The food delivery company claims Jeff Bezos is its only recourse to survival

Deliveroo rider stands outside London restaurant neighbourhood Covent Garden during coronavirus lockdown Chris J Ratcliffe/Getty Images

Restaurant delivery juggernaut claims it would collapse without Jeff Bezos’ money

Having previously blocked Amazon’s proposed investment in Deliveroo pending an investigation into its impact on food delivery competition, the Competition and Markets Authority (CMA) has provisionally approved Jeff Bezos’ funding. The U-turn comes after Deliveroo claimed it would need to “exit the market” — translation: collapse — without the $575 million (£460,816,500) investment round, according to the Verge. That investment has depreciated by around £15 million since its initial announcement in May 2019.

The full text of the CMA’s provisional decision, with confidential figures removed, says that, initially, “the Competition and Markets Authority (CMA) was concerned that the deal could damage competition by discouraging Amazon from re-entering the online restaurant food market” — and, in turn, consolidating Deliveroo’s strength alongside Uber Eats and Just Eat.

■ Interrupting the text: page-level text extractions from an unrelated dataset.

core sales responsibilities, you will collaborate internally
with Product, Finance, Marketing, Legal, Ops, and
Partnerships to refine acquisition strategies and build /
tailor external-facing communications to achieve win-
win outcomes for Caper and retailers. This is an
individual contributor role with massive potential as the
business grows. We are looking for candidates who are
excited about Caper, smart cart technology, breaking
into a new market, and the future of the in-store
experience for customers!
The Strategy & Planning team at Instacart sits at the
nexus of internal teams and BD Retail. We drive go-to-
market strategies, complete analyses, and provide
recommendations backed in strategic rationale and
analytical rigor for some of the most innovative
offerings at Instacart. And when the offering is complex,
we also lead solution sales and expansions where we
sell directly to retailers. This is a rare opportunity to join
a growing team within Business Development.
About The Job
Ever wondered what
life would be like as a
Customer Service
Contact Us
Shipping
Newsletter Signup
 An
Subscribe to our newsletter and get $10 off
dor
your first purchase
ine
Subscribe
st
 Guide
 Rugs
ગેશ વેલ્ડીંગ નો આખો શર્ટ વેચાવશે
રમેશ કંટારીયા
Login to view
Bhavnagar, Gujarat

In the wake of the novel coronavirus (COVID-19) pandemic, however, the CMA says that despite Deliveroo being “in many respects, a highly successful company,” it remains “particularly reliant on continued investment to be able to support its operations” and “recently informed the CMA that the impact of the coronavirus pandemic on its business meant that it would fail financially and exit the market without the Amazon investment.” That impact is cited as “the closure of a large number of the key restaurants available through Deliveroo, and a significant decline in revenues.” The company, however, reported that over 3,000 restaurants had signed up since the outbreak in March, which, according to figures cited in the CMA decision, would represent around 10 percent of its global restaurant network.

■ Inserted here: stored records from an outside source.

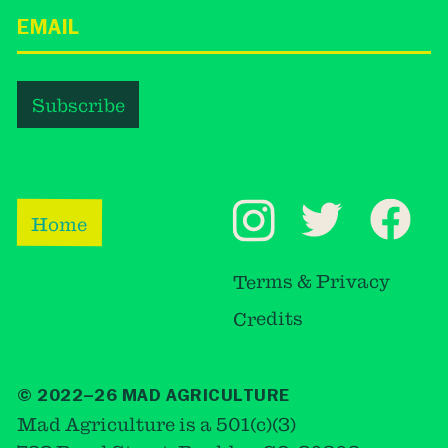
Home
Terms & Privacy
Credits
© 2022–26 MAD AGRICULTURE
Mad Agriculture is a 501(c)(3)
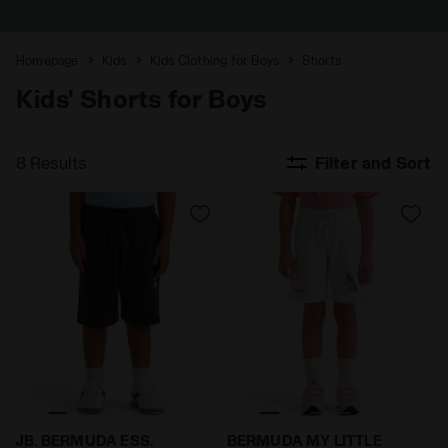
Homepage
Kids
Kids Clothing for Boys
Shorts
Kids' Shorts for Boys
8 Results
Filter and Sort
Bermuda pants with roomy pockets - Boy JB. BERMUDA
My Little Pony shorts - Bo
JB. BERMUDA ESS.
BERMUDA MY LITTLE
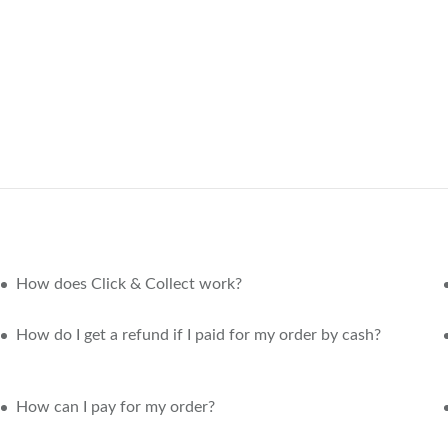
How does Click & Collect work?
How do I get a refund if I paid for my order by cash?
How can I pay for my order?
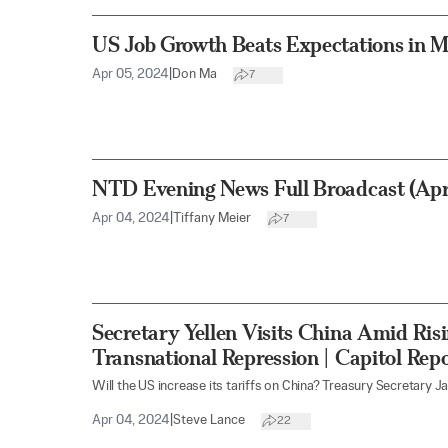
US Job Growth Beats Expectations in 
Apr 05, 2024
|
Don Ma
7
NTD Evening News Full Broadcast (Apri
Apr 04, 2024
|
Tiffany Meier
7
Secretary Yellen Visits China Amid Ri
Transnational Repression | Capitol Rep
Will the US increase its tariffs on China? Treasury Secretary Jane
Apr 04, 2024
|
Steve Lance
22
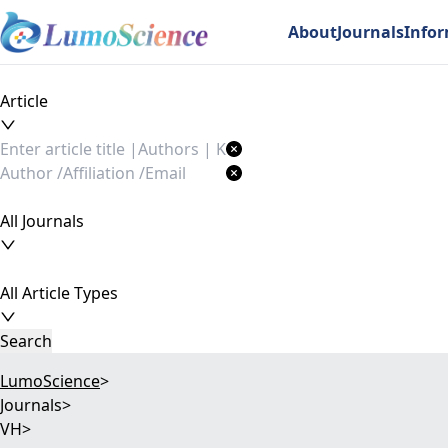
About
Journals
Info
Article
All Journals
All Article Types
Search
LumoScience
>
Journals
>
VH
>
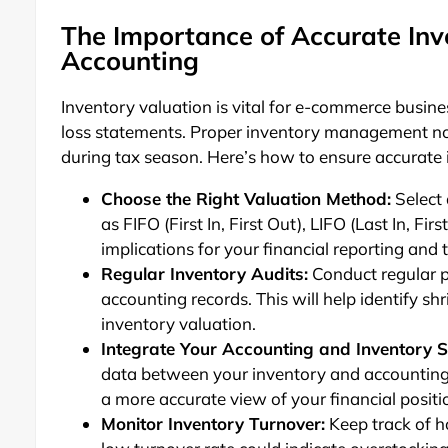
The Importance of Accurate Inv
Accounting
Inventory valuation is vital for e-commerce busin
loss statements. Proper inventory management not 
during tax season. Here’s how to ensure accurate 
Choose the Right Valuation Method:
Select 
as FIFO (First In, First Out), LIFO (Last In, 
implications for your financial reporting and ta
Regular Inventory Audits:
Conduct regular p
accounting records. This will help identify sh
inventory valuation.
Integrate Your Accounting and Inventory 
data between your inventory and accounting s
a more accurate view of your financial positi
Monitor Inventory Turnover:
Keep track of h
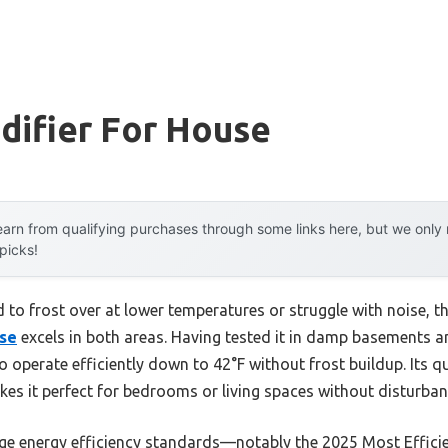
difier For House
arn from qualifying purchases through some links here, but we onl
 picks!
 to frost over at lower temperatures or struggle with noise, t
ose
excels in both areas. Having tested it in damp basements a
o operate efficiently down to 42°F without frost buildup. Its q
kes it perfect for bedrooms or living spaces without disturban
edge energy efficiency standards—notably the 2025 Most Effic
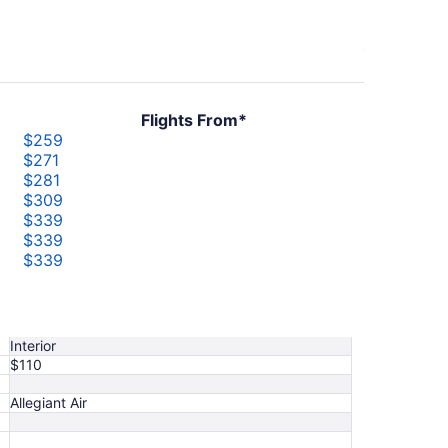
Flights From*
$259
$271
$281
$309
$339
$339
$339
$344
$382
$421
Interior
$110
Allegiant Air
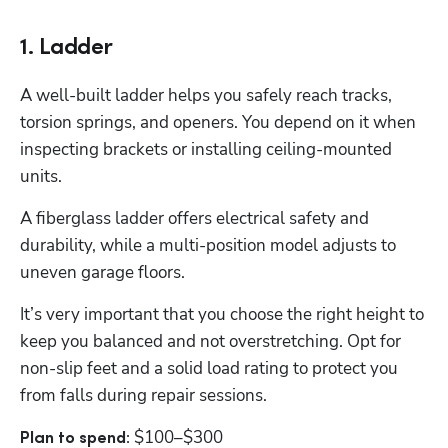
1. Ladder
A well-built ladder helps you safely reach tracks, 
torsion springs, and openers. You depend on it when 
inspecting brackets or installing ceiling-mounted 
units. 
A fiberglass ladder offers electrical safety and 
durability, while a multi-position model adjusts to 
uneven garage floors. 
It’s very important that you choose the right height to 
keep you balanced and not overstretching. Opt for 
non-slip feet and a solid load rating to protect you 
from falls during repair sessions.
$100–$300
Plan to spend: 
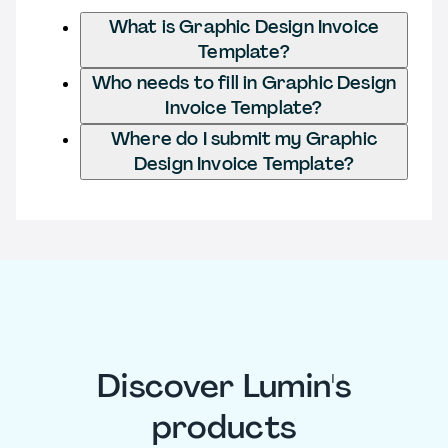
What is Graphic Design Invoice
Template?
Who needs to fill in Graphic Design
Invoice Template?
Where do I submit my Graphic
Design Invoice Template?
Discover Lumin's
products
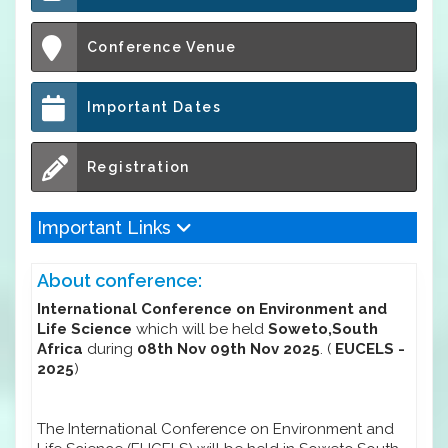
Conference Venue
Important Dates
Registration
Important Links
About conference:
International Conference on Environment and
Life Science
which will be held
Soweto,South
Africa
during
08th Nov 09th Nov 2025
. (
EUCELS -
2025
)
The International Conference on Environment and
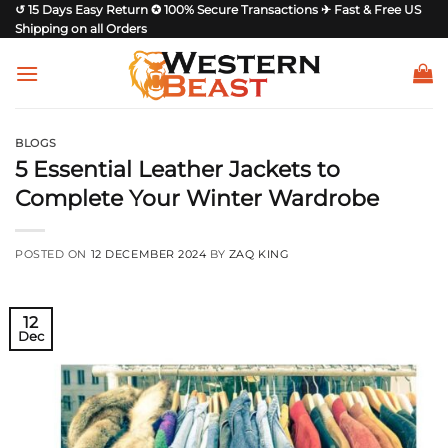
Skip
↺ 15 Days Easy Return ✪ 100% Secure Transactions ✈ Fast & Free US
Shipping on all Orders
to
content
BLOGS
5 Essential Leather Jackets to
Complete Your Winter Wardrobe
POSTED ON
12 DECEMBER 2024
BY
ZAQ KING
12
Dec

Deliveroo’s most recent available accounts up to the end of December 2018 reported revenues of £476,167,954. It made a loss of £232,011,608 in the same period, with its model attracting investors on the promise of disrupting an entire industry despite, like Uber, existing through hundreds of millions of losses with or without a pandemic. The CMA tacitly acknowledges this question of genuine viability in its decision: “We have concluded that none of the alternative investments [new investors; existing shareholders; loans] to the Amazon investment available at that time would have put Deliveroo in a viable position to survive the Coronavirus (COVID-19) disruption,” it said.

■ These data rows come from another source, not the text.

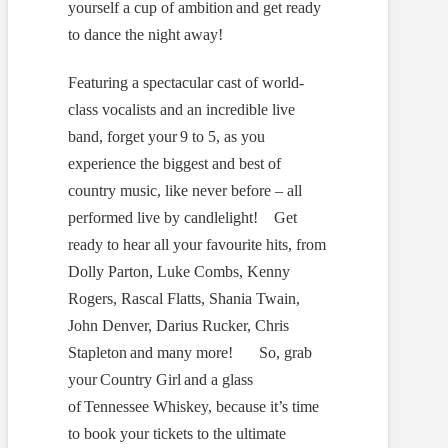
yourself a cup of ambition and get ready
to dance the night away!
Featuring a spectacular cast of world-
class vocalists and an incredible live
band, forget your 9 to 5, as you
experience the biggest and best of
country music, like never before – all
performed live by candlelight! Get
ready to hear all your favourite hits, from
Dolly Parton, Luke Combs, Kenny
Rogers, Rascal Flatts, Shania Twain,
John Denver, Darius Rucker, Chris
Stapleton and many more! So, grab
your Country Girl and a glass
of Tennessee Whiskey, because it’s time
to book your tickets to the ultimate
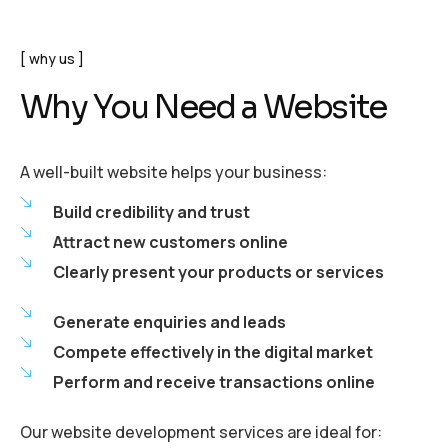
why us
Why You Need a Website
A well-built website helps your business:
Build credibility and trust
Attract new customers online
Clearly present your products or services
Generate enquiries and leads
Compete effectively in the digital market
Perform and receive transactions online
Our website development services are ideal for:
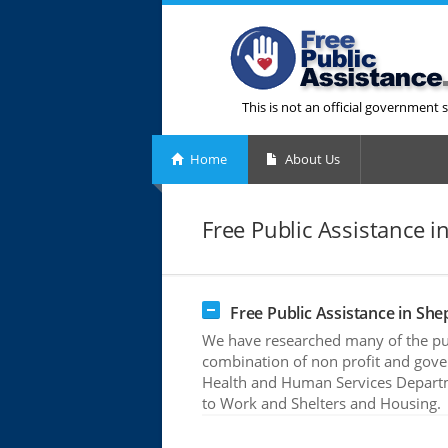
This is not an official government s
Home
About Us
Free Public Assistance 
Free Public Assistance in Sh
We have researched many of the pub
combination of non profit and gove
Health and Human Services Departme
to Work and Shelters and Housing.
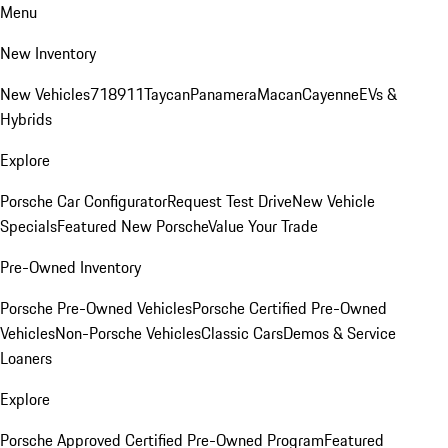
Menu
New Inventory
New Vehicles
718
911
Taycan
Panamera
Macan
Cayenne
EVs &
Hybrids
Explore
Porsche Car Configurator
Request Test Drive
New Vehicle
Specials
Featured New Porsche
Value Your Trade
Pre-Owned Inventory
Porsche Pre-Owned Vehicles
Porsche Certified Pre-Owned
Vehicles
Non-Porsche Vehicles
Classic Cars
Demos & Service
Loaners
Explore
Porsche Approved Certified Pre-Owned Program
Featured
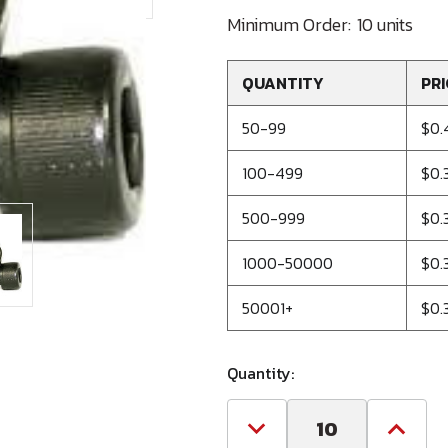
Minimum Order:
10 units
QUANTITY
PRI
50-99
$0.
100-499
$0.
500-999
$0.
1000-50000
$0.
50001+
$0.
Quantity:
Decrease
Increa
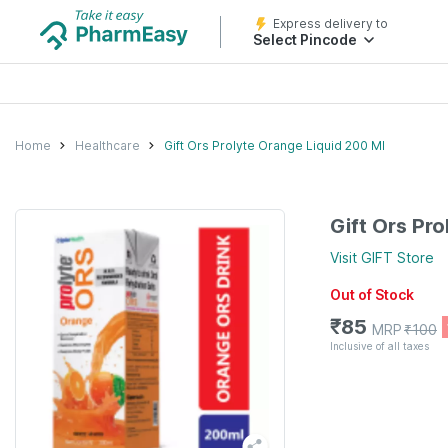
Express delivery to
Select Pincode
Home
Healthcare
Gift Ors Prolyte Orange Liquid 200 Ml
Gift Ors Pr
Visit
GIFT
Store
Out of Stock
₹
85
MRP
₹
100
Inclusive of all taxes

As the orchestrator of healthy market competition, the CMA concludes that Deliveroo’s absence would cause less competition in the delivery market, even if — when the impact of COVID-19 subsides — this investment may cause the very flattening of competition that the CMA feared in the first place. Its approval remains provisional, and will not be formally decided until 11 June, by which time the situation may have evolved once again.